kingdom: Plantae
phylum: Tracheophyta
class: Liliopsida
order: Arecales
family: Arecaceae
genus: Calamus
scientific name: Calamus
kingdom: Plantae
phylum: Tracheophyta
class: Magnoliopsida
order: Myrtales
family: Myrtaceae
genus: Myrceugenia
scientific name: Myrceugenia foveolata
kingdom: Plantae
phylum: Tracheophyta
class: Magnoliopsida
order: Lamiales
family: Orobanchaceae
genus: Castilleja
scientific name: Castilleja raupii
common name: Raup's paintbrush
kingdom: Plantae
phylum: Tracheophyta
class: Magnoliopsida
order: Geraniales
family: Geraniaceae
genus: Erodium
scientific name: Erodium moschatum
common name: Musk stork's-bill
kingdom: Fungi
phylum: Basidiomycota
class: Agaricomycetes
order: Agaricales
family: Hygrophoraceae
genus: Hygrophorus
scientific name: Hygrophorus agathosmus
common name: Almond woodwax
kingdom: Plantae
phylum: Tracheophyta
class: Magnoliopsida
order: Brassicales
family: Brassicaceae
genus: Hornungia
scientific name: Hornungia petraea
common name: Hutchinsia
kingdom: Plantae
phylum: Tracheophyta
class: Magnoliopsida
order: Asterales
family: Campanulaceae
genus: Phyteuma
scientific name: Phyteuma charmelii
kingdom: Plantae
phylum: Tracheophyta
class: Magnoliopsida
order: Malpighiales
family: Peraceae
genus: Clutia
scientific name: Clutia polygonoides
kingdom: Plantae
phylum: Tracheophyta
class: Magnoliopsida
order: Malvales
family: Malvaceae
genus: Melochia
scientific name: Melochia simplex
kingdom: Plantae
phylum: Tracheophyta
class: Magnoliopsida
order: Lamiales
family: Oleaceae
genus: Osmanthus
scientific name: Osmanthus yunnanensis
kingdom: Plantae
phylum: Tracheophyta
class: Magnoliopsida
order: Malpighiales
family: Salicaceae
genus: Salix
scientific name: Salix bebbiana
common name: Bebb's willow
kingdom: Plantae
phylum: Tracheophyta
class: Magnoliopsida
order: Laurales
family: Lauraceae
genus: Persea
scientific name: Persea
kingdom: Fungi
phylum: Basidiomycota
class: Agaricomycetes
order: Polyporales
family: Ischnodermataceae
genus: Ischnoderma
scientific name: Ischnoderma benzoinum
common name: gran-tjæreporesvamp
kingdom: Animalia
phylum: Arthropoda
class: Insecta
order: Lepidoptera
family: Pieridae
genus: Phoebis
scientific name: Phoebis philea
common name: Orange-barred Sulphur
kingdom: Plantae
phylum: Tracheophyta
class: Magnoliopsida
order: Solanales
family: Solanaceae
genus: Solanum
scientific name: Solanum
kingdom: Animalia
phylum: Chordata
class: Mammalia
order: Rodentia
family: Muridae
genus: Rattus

▬▬▬▬▬▬▬▬▬▬

**The task**
Could you copy out every line of the material above, word for word, without changing anything?

**Output for this exercise**
kingdom: Plantae
phylum: Tracheophyta
class: Liliopsida
order: Arecales
family: Arecaceae
genus: Calamus
scientific name: Calamus
kingdom: Plantae
phylum: Tracheophyta
class: Magnoliopsida
order: Myrtales
family: Myrtaceae
genus: Myrceugenia
scientific name: Myrceugenia foveolata
kingdom: Plantae
phylum: Tracheophyta
class: Magnoliopsida
order: Lamiales
family: Orobanchaceae
genus: Castilleja
scientific name: Castilleja raupii
common name: Raup's paintbrush
kingdom: Plantae
phylum: Tracheophyta
class: Magnoliopsida
order: Geraniales
family: Geraniaceae
genus: Erodium
scientific name: Erodium moschatum
common name: Musk stork's-bill
kingdom: Fungi
phylum: Basidiomycota
class: Agaricomycetes
order: Agaricales
family: Hygrophoraceae
genus: Hygrophorus
scientific name: Hygrophorus agathosmus
common name: Almond woodwax
kingdom: Plantae
phylum: Tracheophyta
class: Magnoliopsida
order: Brassicales
family: Brassicaceae
genus: Hornungia
scientific name: Hornungia petraea
common name: Hutchinsia
kingdom: Plantae
phylum: Tracheophyta
class: Magnoliopsida
order: Asterales
family: Campanulaceae
genus: Phyteuma
scientific name: Phyteuma charmelii
kingdom: Plantae
phylum: Tracheophyta
class: Magnoliopsida
order: Malpighiales
family: Peraceae
genus: Clutia
scientific name: Clutia polygonoides
kingdom: Plantae
phylum: Tracheophyta
class: Magnoliopsida
order: Malvales
family: Malvaceae
genus: Melochia
scientific name: Melochia simplex
kingdom: Plantae
phylum: Tracheophyta
class: Magnoliopsida
order: Lamiales
family: Oleaceae
genus: Osmanthus
scientific name: Osmanthus yunnanensis
kingdom: Plantae
phylum: Tracheophyta
class: Magnoliopsida
order: Malpighiales
family: Salicaceae
genus: Salix
scientific name: Salix bebbiana
common name: Bebb's willow
kingdom: Plantae
phylum: Tracheophyta
class: Magnoliopsida
order: Laurales
family: Lauraceae
genus: Persea
scientific name: Persea
kingdom: Fungi
phylum: Basidiomycota
class: Agaricomycetes
order: Polyporales
family: Ischnodermataceae
genus: Ischnoderma
scientific name: Ischnoderma benzoinum
common name: gran-tjæreporesvamp
kingdom: Animalia
phylum: Arthropoda
class: Insecta
order: Lepidoptera
family: Pieridae
genus: Phoebis
scientific name: Phoebis philea
common name: Orange-barred Sulphur
kingdom: Plantae
phylum: Tracheophyta
class: Magnoliopsida
order: Solanales
family: Solanaceae
genus: Solanum
scientific name: Solanum
kingdom: Animalia
phylum: Chordata
class: Mammalia
order: Rodentia
family: Muridae
genus: Rattus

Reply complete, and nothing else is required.